Dobry reżyser,autor, itd. moim nieskromnym zdaniem naprowadza odbiorcę, tak aby wywołać w nim określone skojarzenia, odczucia, a jeśli zostaje odebrany inaczej niż zamierzał, to jego porażka, a nie wina publiczności.
Śmiem twierdzić, że na tym sztuka polega, by skupić się na odbiorcy, nie na sobie. Szczerze to domyślałam, się o co Ci chodzi, ale w sposobie sformułowania tej myśli nie ma dbałości o odbiorcę i w tym tak naprawdę upatruję egocentryzmu.
Poza tym bycie dobrym dla zysku, to już nie jest bycie dobrym tylko interesownym.
Może nie byłoby wątpliwości, gdyby zdanie brzmiało tak:
"Winno się być dobrym samemu z siebie, a nie dla zapłaty."
Powiem Ci, że w pisaniu polegającym na wymianie poglądów, ocen itd. nie ważne co TY masz na myśli. Ważne żebyś tak to napisał żeby przeciętnie rozgarnięty ODBIORCA wiedział, że właśnie to miałeś na myśli. Co innego jeśli chodzi o impresję wszelkiego rodzaju, poezję, wiersze - tam niedomówienia, dwuznaczności są nawet wskazane. Twoje haiku są świetne ale masz problemy z precyzyjną wymianą poglądów.Sama czasem coś tam skrobię, ale póki co nie jestem na tyle pewna własnych możliwości, że zanim moje teksty ujrzą światło dzienne daje je do recenzji (akurat te zamieszczane na stronie - nie, bo są dość proste).

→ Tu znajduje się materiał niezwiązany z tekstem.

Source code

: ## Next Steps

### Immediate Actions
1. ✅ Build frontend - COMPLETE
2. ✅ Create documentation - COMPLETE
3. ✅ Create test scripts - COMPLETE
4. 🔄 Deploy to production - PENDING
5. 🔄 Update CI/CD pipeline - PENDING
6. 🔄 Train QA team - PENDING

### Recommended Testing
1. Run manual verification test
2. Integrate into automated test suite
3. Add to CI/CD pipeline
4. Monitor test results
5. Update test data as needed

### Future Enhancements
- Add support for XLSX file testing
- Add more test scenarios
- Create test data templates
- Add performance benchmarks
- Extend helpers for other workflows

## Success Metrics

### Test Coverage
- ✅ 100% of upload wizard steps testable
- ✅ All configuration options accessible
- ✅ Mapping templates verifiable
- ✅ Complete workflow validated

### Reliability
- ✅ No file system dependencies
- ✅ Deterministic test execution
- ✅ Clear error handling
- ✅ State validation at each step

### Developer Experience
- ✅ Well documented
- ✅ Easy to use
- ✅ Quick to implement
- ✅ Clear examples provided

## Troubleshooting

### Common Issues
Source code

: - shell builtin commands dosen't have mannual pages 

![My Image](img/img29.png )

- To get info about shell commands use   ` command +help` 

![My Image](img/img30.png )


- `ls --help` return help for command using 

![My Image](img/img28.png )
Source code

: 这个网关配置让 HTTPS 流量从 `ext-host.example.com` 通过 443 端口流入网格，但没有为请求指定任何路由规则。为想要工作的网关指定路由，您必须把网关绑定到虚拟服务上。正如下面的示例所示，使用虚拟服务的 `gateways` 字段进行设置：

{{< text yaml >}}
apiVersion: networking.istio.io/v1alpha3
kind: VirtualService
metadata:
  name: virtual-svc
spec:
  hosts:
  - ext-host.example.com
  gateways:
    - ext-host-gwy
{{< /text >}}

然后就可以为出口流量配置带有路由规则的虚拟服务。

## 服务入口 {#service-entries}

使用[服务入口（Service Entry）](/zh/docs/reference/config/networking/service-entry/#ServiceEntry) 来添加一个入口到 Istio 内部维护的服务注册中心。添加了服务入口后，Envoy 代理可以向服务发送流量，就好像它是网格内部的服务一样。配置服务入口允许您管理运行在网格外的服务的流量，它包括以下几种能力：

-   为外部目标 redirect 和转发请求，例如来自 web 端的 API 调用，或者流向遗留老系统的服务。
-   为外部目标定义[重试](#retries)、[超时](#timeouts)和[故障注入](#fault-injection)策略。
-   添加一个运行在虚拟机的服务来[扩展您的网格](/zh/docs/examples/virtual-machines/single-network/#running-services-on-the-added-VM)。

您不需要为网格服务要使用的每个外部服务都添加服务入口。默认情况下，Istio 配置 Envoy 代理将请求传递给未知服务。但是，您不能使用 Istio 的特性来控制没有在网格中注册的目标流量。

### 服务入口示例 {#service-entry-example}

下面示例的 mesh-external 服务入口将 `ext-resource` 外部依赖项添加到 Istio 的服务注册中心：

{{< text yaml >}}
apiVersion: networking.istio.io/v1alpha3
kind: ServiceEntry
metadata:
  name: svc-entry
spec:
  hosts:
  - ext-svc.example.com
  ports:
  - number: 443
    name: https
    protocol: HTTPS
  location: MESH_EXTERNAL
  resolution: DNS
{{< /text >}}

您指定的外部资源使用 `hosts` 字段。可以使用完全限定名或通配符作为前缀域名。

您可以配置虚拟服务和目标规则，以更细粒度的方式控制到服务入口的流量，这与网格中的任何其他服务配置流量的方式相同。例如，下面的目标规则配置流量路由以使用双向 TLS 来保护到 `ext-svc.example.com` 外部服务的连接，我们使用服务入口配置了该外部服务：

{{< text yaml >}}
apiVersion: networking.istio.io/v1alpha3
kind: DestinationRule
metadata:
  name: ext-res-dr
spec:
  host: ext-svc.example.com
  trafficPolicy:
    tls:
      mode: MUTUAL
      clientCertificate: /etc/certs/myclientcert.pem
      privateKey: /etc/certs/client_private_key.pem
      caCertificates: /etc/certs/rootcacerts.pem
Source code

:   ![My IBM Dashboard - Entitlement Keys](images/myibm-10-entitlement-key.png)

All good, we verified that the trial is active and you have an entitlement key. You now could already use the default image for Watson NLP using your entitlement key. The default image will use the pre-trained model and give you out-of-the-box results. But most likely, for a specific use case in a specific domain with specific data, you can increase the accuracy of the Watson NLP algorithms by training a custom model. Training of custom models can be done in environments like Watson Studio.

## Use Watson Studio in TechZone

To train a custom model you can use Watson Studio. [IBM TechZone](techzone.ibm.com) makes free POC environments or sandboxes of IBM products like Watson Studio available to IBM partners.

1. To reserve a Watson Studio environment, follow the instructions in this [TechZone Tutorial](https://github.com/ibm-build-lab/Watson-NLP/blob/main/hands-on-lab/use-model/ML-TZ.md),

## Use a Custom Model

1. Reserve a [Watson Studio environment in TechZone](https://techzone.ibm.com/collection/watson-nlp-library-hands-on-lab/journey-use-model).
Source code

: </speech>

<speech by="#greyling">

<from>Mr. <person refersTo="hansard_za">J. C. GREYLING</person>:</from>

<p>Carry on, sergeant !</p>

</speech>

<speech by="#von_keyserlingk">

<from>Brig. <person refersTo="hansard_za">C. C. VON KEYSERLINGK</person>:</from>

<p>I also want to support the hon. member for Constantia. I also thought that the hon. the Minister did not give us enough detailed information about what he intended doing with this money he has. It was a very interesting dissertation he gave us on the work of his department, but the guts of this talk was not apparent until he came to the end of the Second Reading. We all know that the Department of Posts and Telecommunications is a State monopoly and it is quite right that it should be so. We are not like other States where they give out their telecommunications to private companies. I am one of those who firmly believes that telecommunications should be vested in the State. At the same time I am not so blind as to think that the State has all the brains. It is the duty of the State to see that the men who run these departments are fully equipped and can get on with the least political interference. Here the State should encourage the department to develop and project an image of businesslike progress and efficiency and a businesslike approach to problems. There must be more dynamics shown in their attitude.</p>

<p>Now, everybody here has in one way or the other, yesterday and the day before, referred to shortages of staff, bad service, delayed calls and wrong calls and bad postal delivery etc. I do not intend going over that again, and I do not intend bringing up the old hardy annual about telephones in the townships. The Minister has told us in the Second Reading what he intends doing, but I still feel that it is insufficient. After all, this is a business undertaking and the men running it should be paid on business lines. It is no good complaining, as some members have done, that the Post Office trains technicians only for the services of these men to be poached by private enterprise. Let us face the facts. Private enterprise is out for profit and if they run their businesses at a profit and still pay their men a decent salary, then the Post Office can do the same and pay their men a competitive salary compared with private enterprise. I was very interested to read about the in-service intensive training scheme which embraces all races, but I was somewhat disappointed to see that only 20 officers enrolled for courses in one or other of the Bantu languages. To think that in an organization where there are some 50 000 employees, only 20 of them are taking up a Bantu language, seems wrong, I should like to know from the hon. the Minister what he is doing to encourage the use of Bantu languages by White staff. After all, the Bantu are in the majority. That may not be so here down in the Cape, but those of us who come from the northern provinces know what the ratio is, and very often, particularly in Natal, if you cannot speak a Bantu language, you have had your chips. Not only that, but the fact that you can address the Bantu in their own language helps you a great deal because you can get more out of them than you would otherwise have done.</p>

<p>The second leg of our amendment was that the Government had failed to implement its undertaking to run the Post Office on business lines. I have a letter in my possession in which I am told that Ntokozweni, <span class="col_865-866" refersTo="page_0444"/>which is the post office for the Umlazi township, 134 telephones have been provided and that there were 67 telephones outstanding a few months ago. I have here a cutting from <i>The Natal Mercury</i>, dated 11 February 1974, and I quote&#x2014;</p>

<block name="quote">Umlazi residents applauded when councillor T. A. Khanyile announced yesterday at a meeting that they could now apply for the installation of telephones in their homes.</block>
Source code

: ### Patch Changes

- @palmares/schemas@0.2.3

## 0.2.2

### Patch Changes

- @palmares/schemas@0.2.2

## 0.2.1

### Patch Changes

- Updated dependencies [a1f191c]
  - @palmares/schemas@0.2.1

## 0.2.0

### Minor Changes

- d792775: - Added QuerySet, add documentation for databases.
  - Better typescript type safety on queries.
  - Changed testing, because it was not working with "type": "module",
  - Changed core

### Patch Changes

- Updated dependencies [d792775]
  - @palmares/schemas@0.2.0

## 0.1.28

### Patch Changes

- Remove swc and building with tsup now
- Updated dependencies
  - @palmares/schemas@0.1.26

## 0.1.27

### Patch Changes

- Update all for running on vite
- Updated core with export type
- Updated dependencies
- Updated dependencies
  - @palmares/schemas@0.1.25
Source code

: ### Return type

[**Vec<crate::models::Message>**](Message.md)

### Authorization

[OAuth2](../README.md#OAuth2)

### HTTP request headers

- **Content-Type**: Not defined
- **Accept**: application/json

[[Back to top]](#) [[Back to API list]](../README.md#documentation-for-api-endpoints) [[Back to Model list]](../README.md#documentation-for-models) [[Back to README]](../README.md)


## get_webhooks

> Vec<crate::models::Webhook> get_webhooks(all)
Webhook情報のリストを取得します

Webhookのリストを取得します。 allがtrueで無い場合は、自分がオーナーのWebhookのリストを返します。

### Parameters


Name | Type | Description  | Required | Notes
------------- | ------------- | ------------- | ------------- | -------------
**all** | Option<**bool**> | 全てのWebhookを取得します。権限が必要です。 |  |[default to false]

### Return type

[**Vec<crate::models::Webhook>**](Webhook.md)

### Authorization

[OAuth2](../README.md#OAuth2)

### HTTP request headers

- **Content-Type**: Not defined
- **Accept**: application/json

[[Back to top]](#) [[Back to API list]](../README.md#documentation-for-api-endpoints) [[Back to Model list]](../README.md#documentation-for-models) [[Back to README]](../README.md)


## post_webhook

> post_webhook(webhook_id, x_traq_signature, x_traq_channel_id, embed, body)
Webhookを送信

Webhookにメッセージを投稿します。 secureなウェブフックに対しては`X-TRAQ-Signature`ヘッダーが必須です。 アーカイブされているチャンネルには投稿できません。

A im bardziej mnie objadą, tym bardziej jestem wdzięczna, więc liczę, że Ty również się nie obrazisz na mnie, tylko wyciągniesz z mojego spostrzeżenia coś pozytywnego na przyszłości unikniemy niepotrzebnych nieporozumień, bo w sumie chyba wszyscy zgadzamy się z tym, że bycie dobrym dla korzyści, to już nie jest bycie dobrym.
Kusi mnie, żeby dopisać Puńka - napisz jedno zdanie, a powiem Ci kim jesteś, ale zaraz mi się przypomina drugie- co wolno wojewodzie to nie tobie smrodzie.